Sul secondo motivo, relativo alla sussistenza dell’elemento oggettivo del reato, la Cassazione ha annullato con rinvio la sentenza impugnata. La decisione dipende dalla qualità della motivazione con cui i giudici di merito avevano riconosciuto la condotta di maltrattamenti. La Corte d’Appello aveva valorizzato le dichiarazioni della persona offesa, secondo cui la nuora si sarebbe mostrata prepotente e verbalmente aggressiva, avrebbe reso l’ambiente domestico teso e poco sereno, si sarebbe comportata come se la casa fosse sua e non avrebbe contribuito alle faccende quotidiane, al punto da spingere l’anziana suocera a “parlare poco” pur di evitare scontri. Tali elementi venivano confermati anche dai nipoti e dalla badante della donna.
Per la Cassazione, però, questo quadro descrive una presenza sgradita, una limitata capacità relazionale, tratti di maleducazione e un’intrusione fastidiosa nelle abitudini consolidate della vittima, che di per sé non costituiscono prova di una relazione asimmetrica tra le parti. Secondo gli Ermellini, il malessere, il disagio, la scarsa collaborazione domestica possono ferire i rapporti familiari senza però condurre alla sopraffazione psicologica richiesta dalla norma penale.

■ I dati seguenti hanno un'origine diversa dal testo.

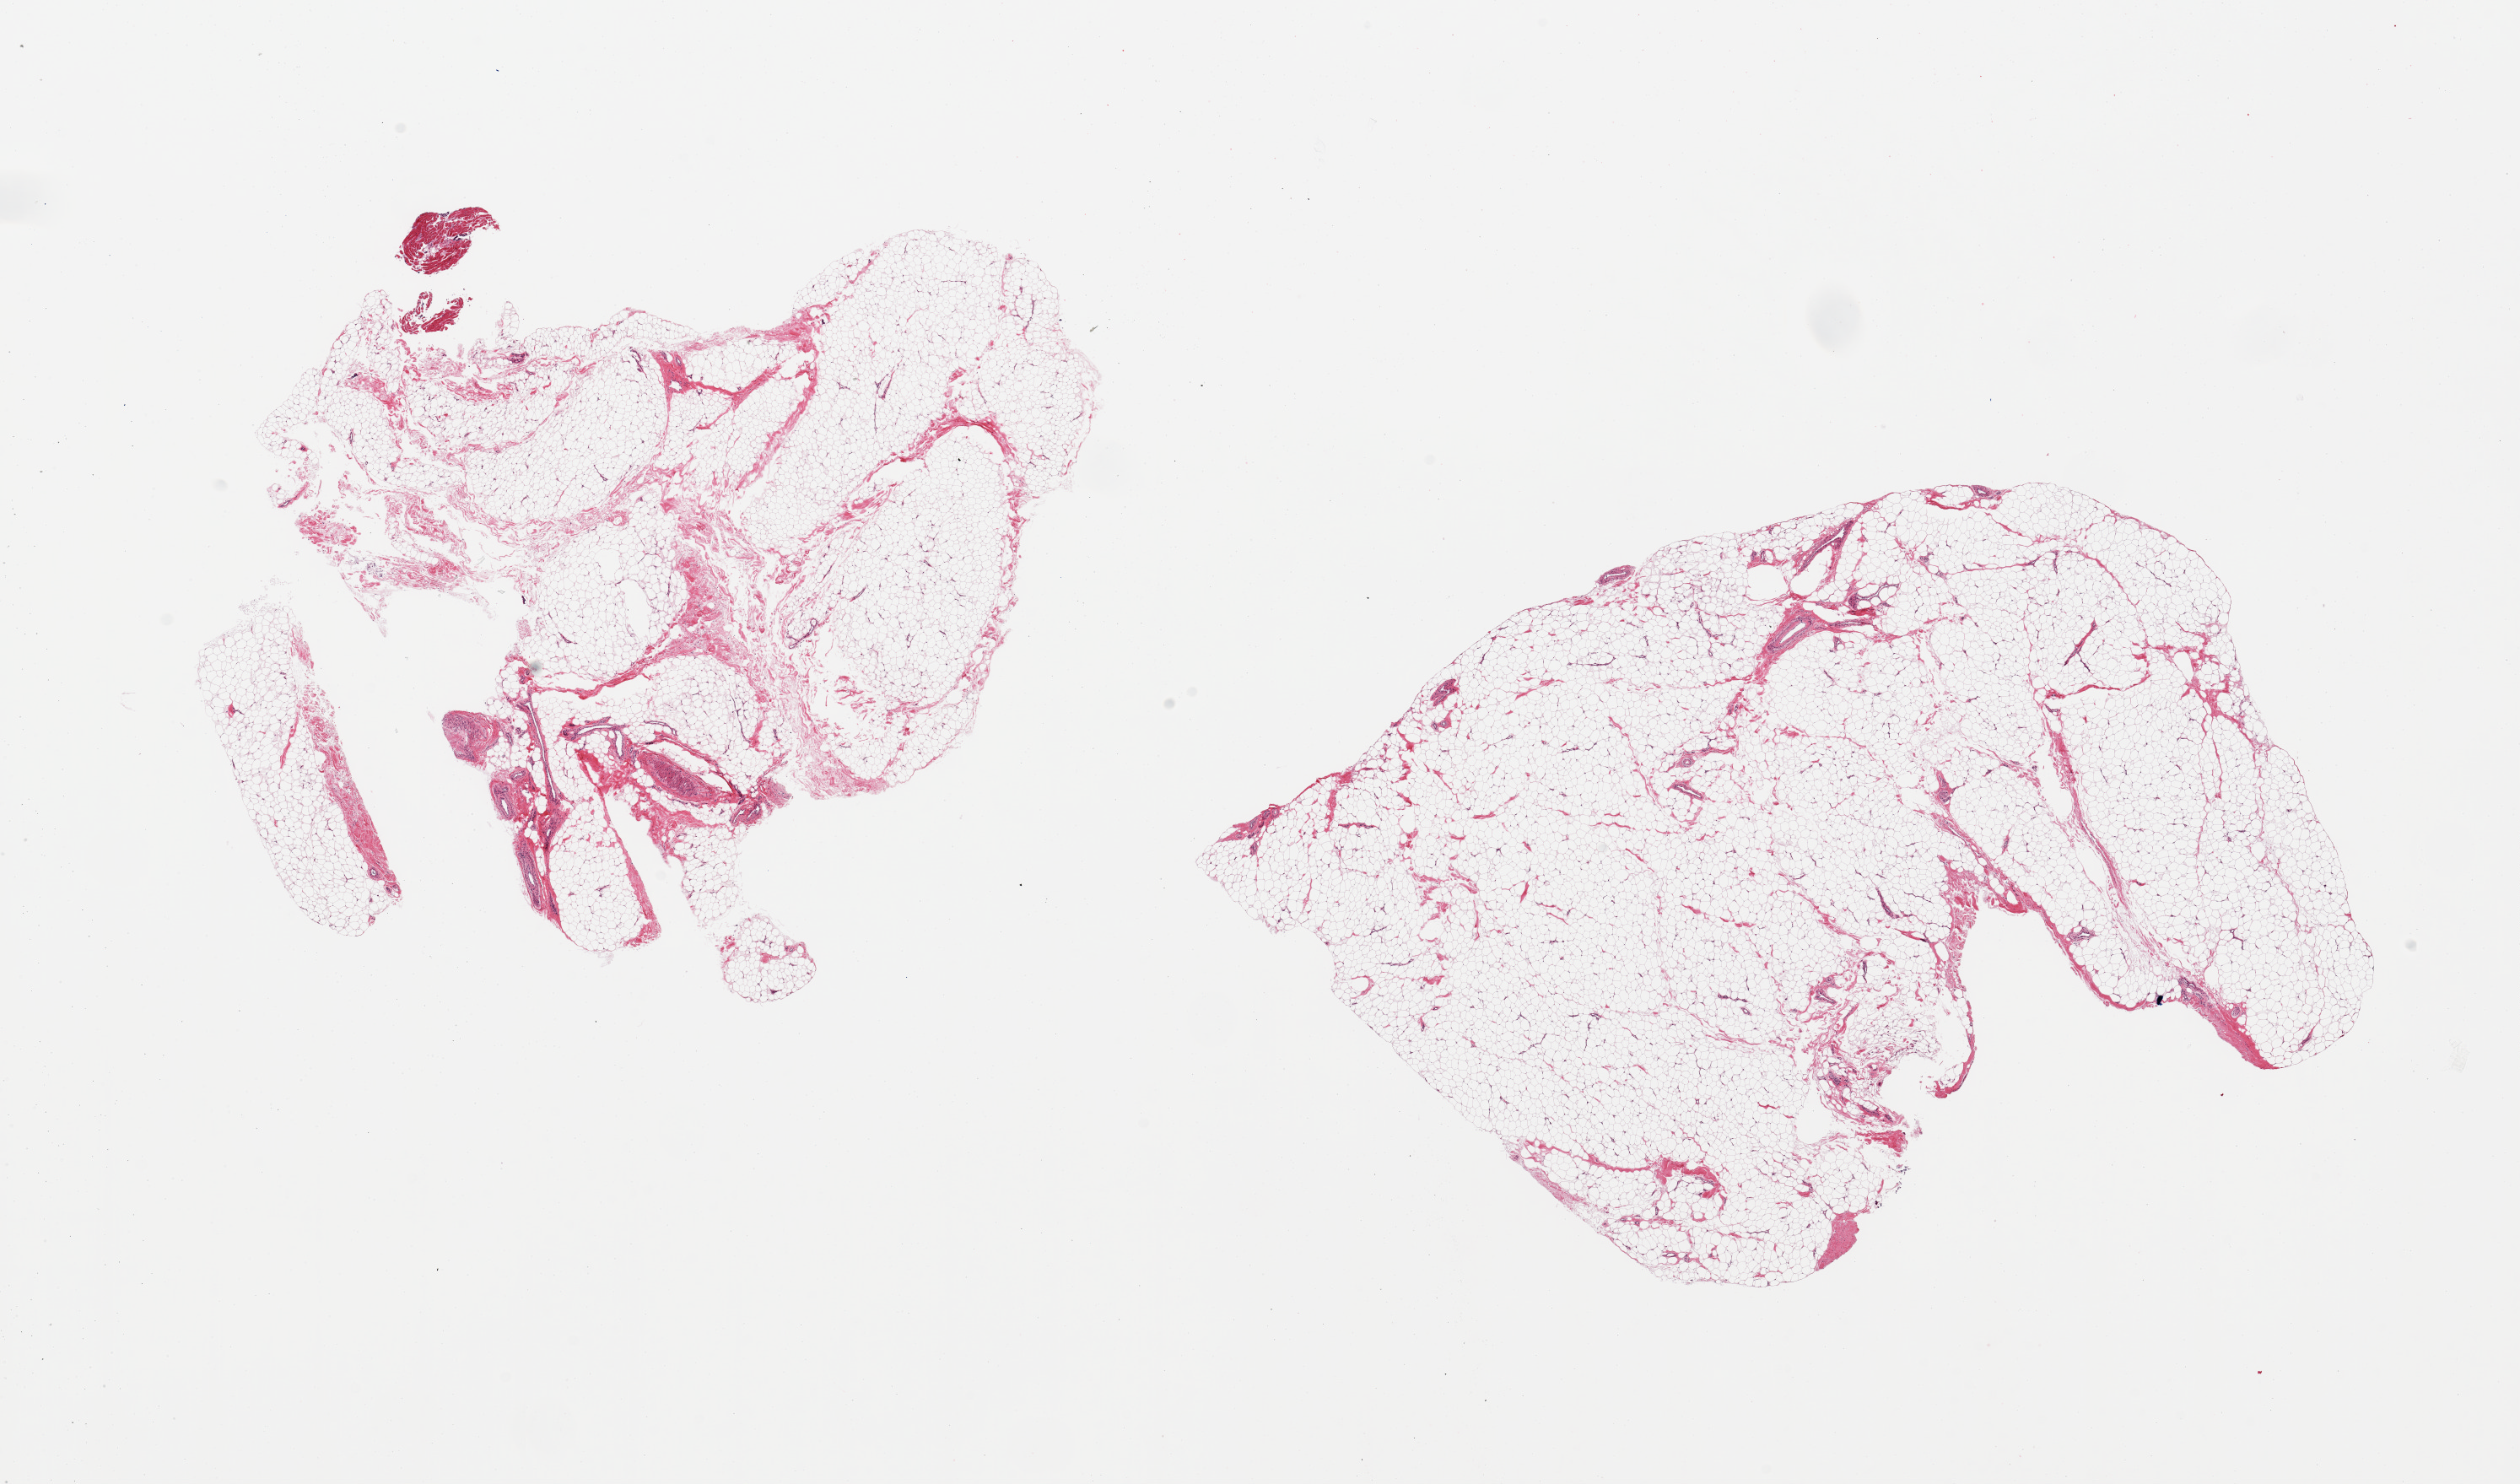
Digitized haematoxylin and eosin-stained section, brightfield, low-resolution overview of the scanned area, about 23.6 x 13.9 mm (acquisition: 20x scan), PAXgene-fixed paraffin-embedded (PFPE) section, target tissue: adipose tissue, tissue donor sample. Male donor.
Pathologist's review note for this sample: 2 pieces; small fragments of muscle on edge of 1 piece.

Cosa serve davvero per parlare di maltrattamenti
I giudici di legittimità richiamano un proprio orientamento già consolidato (tra cui le pronunce n. 30340/2022 e n. 27171/2022), secondo cui il reato di cui all’art. 572 c.p. si configura quando comportamenti reiterati, anche solo minacciati sul piano fisico, sessuale, psicologico o economico, sono diretti a ledere la dignità della vittima, ad annientarne l’autonomia di pensiero e di azione, a comprimerne la libertà di autodeterminazione, fino a colpirne l’identità personale con umiliazioni sistematiche.
Il punto centrale è che il maltrattamento non va confuso con la conflittualità che può normalmente attraversare i rapporti tra conviventi. Ciò che distingue le due situazioni è l’asimmetria di potere, ossia un contesto in cui una parte esercita sull’altra una sopraffazione stabile, capace di generare un clima di umiliazione continuativo. Il giudice di merito, spiega la Cassazione, non può limitarsi a isolare i singoli episodi ritenuti più gravi, ma deve descrivere in modo puntuale il contesto in cui quella sopraffazione, anche solo psicologica, si è consumata.
Le conseguenze pratiche della decisione
Proprio perché mancava questa ricostruzione, la sentenza d’appello è stata annullata. La Corte d’Appello dovrà ora accertare l’esatta portata delle condotte contestate all’imputata, tra cui avere spostato gli abiti della suocera rendendoli inaccessibili, avere ostacolato la badante che l’assisteva, avere tenuto aggressioni verbali quotidiane e avere omesso di occuparsi della cura della persona e della casa, e stabilire se questi comportamenti integrino davvero quella sopraffazione sistematica che il reato richiede, oppure restino nell’ambito di una conflittualità familiare censurabile, ma penalmente non rilevante.